FRIEND
Sarapan pagi ini sangat gila, otak Granger sudah rusak. Seharusnya dia berobat ke St. Mungo karena kegilaan dan kekacauan yang dia buat ini merugikan orang lain, untuk lebih diperjelas, ini jelas merugikan diriku. Memang benar apa yang sering dikatakan orang, orang pintar itu kebanyakan gila. Dan hal itu sudah terjadi ke Granger. Aku turut prihatin padanya.
Saat dia datang ke meja Slytherin, awalnya kusangka dia akan memakiku atau mungkin memantraiku karena menyangka aku dalang di balik semua berita yang menyebar sejak semalam itu. Tapi pola pikir Granger tak tertebak, dia malah mendaratkan dirinya padaku dan bermain drama yang membuat Aula Besar heboh. Drama yang sangat murahan. Granger memang luar biasa gila dan sangat licik. Bisa-bisanya dia melibatkan aku di dalam drama cinta segitga murahannya itu. Aku sangat yakin dia ingin balas dendam padaku dan ingin menjatuhkan nama baikku juga. Benar-benar singa licik.

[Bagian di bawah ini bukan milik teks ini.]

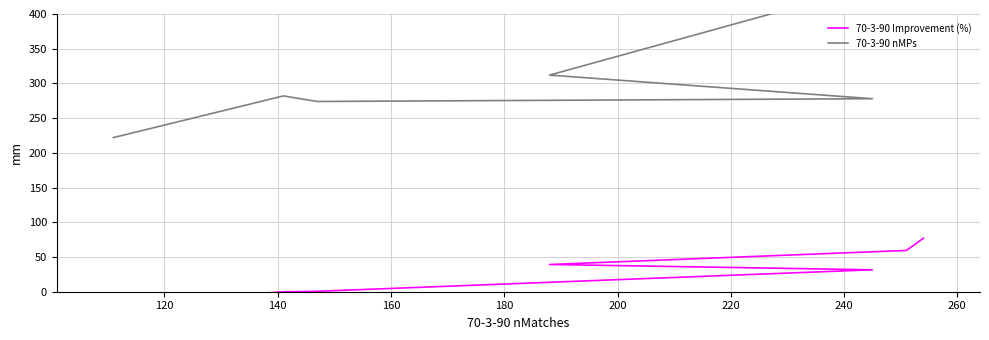

The 70-3-90 Improvement (%) series shows 51.6 at 140. True or false?

False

Lalu, kemudian dia mengemis padaku agar aku bisa bekerjasama dengannya dalam drama ini. Sangat lucu melihat dia memohon-mohon seperti itu. Awalny aku tidak ingin menuruti Granger, aku tidak mau pura-pura menjadi kekasihnya, entah skenario gila apa yang akan dia rencakan jika aku menuruti dia. Tapi dia mengiba dan mengatakan akan melakukan apa saja. Aku betul-betul ingin dia menjauhiku agar takdir masa depanku bisa berubah. Aku tak ingin bersama dia di masa depan.
Aku meninjau ulang tawaran Granger, toh, aku tak begitu dirugikan. Aku akan membuat skenario sendiri kalau Granger adalah gadis mata duitan, dan itu penyebab putusnya hubungan kami.
Granger berpegang teguh pada ucapannya, begitu kita kembali ke Aula Besar. Dia menangis tersedu-sedu membuat semua mata tertuju padanya, lalu aku pun melihat bagaimana para sahabatnya langsung memeluk dirinya. Aku rasa masalah dia dan sahabatnya sudah selesai? Dasar manusia yang sangat merepotkan. Aku takkan sudi membantunya lagi, ini pertama dan yang terakhir.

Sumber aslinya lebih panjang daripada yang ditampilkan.